Brief: Each line of the data below should be restated exactly, with images left out.

Material for this exercise:
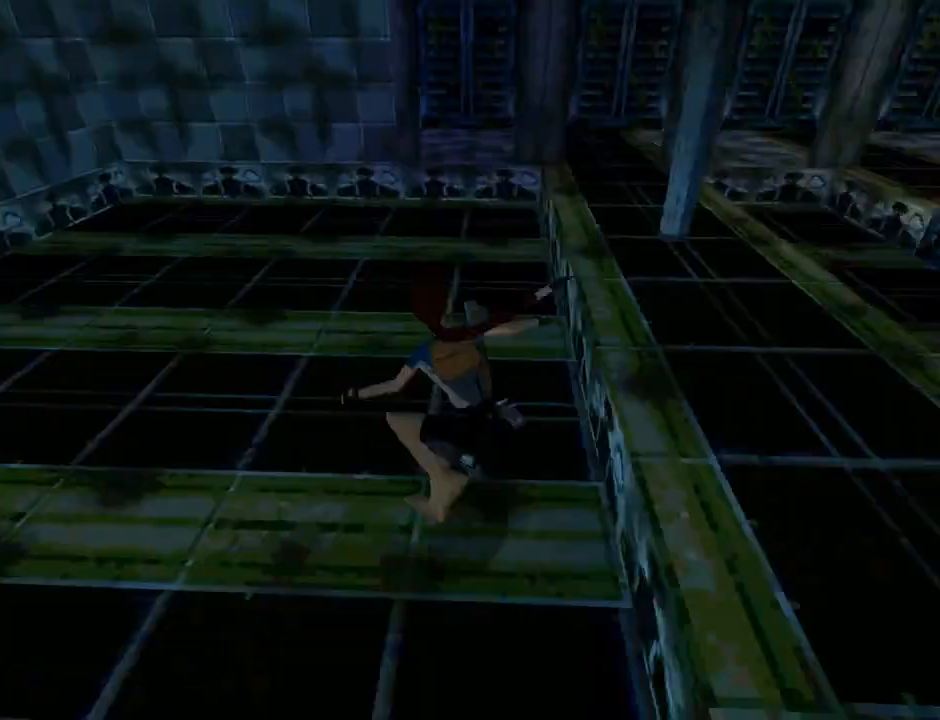
{"buttons": ["DPAD_UP"], "left_stick": "center", "events": [[500, "DPAD_RIGHT", "up"]]}
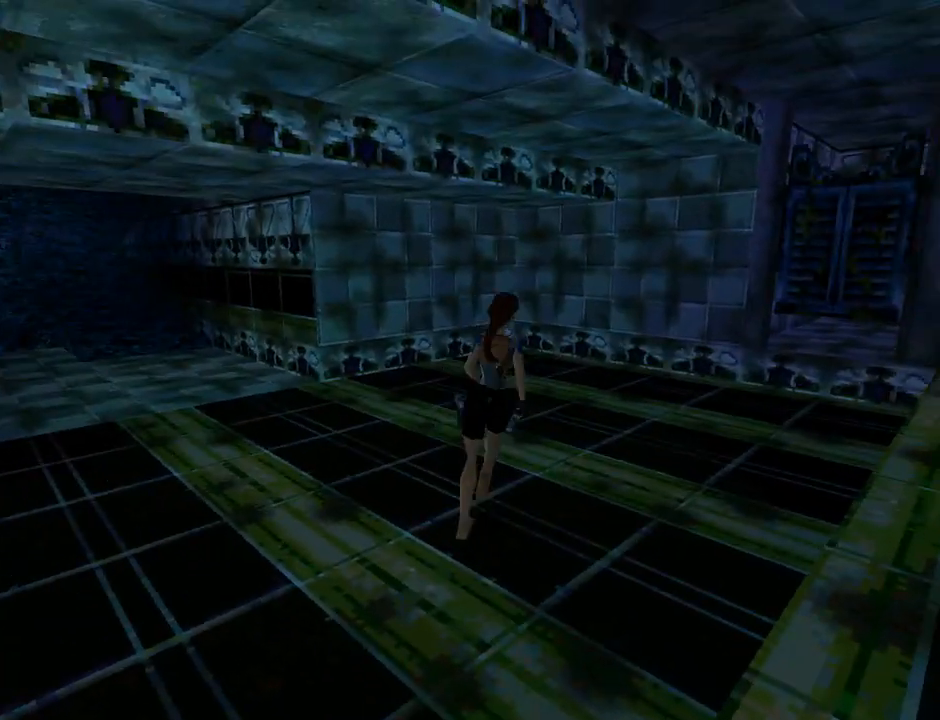
{"buttons": ["DPAD_UP", "DPAD_LEFT"], "left_stick": "center", "events": [[67, "DPAD_LEFT", "down"]]}
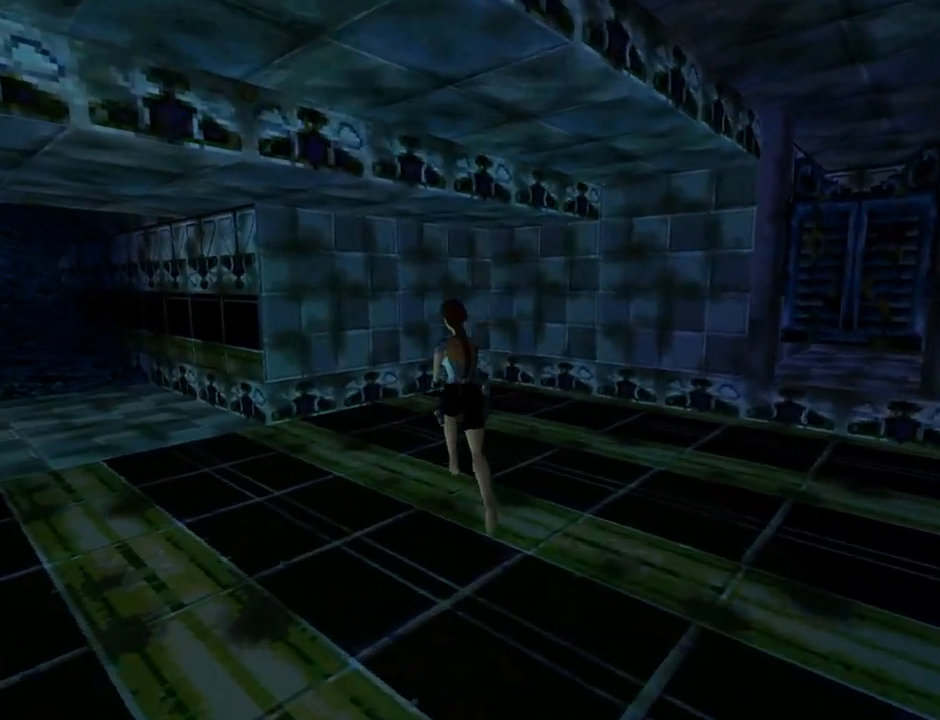
{"buttons": ["DPAD_UP"], "left_stick": "center", "events": [[400, "DPAD_LEFT", "up"]]}
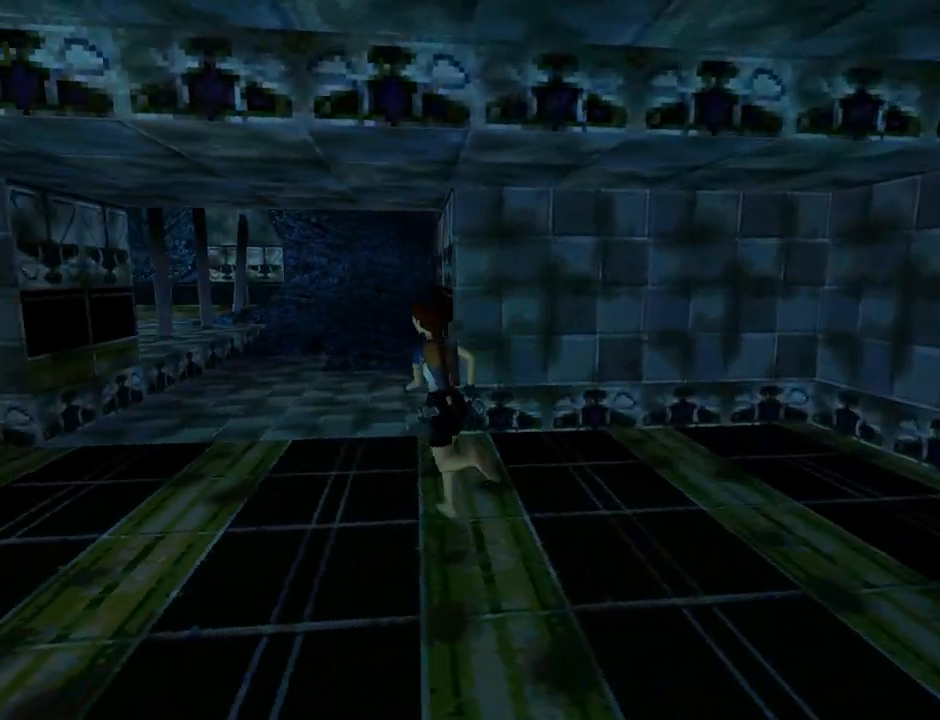
{"buttons": ["DPAD_UP"], "left_stick": "center", "events": []}
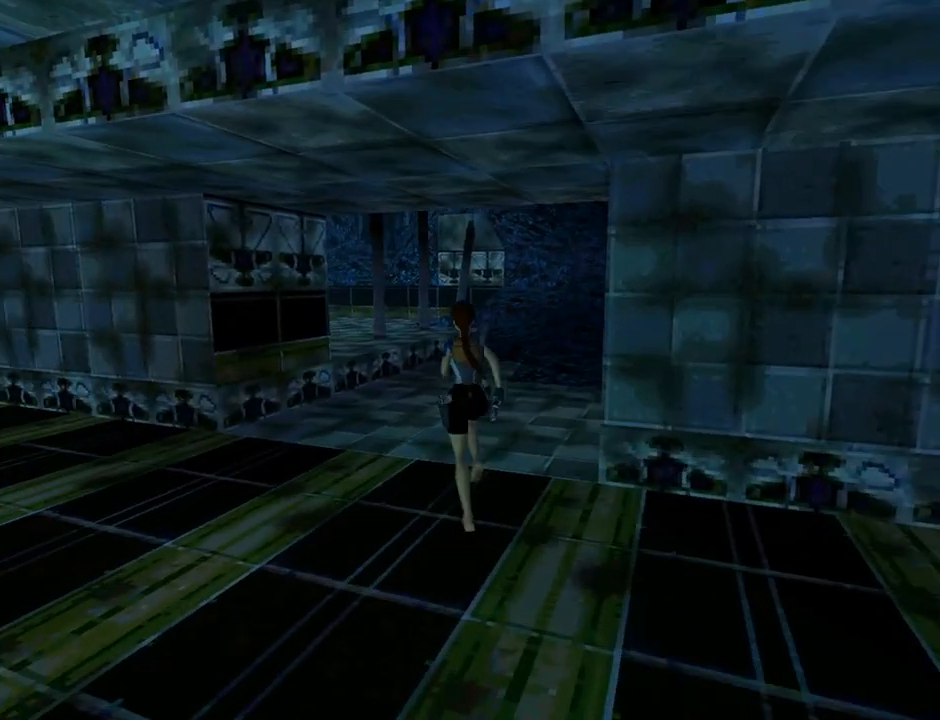
{"buttons": ["DPAD_UP", "DPAD_RIGHT"], "left_stick": "center", "events": [[33, "DPAD_LEFT", "down"], [100, "DPAD_LEFT", "up"], [467, "DPAD_RIGHT", "down"]]}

Output for this exercise:
{"buttons": ["DPAD_UP"], "left_stick": "center", "events": [[500, "DPAD_RIGHT", "up"]]}
{"buttons": ["DPAD_UP", "DPAD_LEFT"], "left_stick": "center", "events": [[67, "DPAD_LEFT", "down"]]}
{"buttons": ["DPAD_UP"], "left_stick": "center", "events": [[400, "DPAD_LEFT", "up"]]}
{"buttons": ["DPAD_UP"], "left_stick": "center", "events": []}
{"buttons": ["DPAD_UP", "DPAD_RIGHT"], "left_stick": "center", "events": [[33, "DPAD_LEFT", "down"], [100, "DPAD_LEFT", "up"], [467, "DPAD_RIGHT", "down"]]}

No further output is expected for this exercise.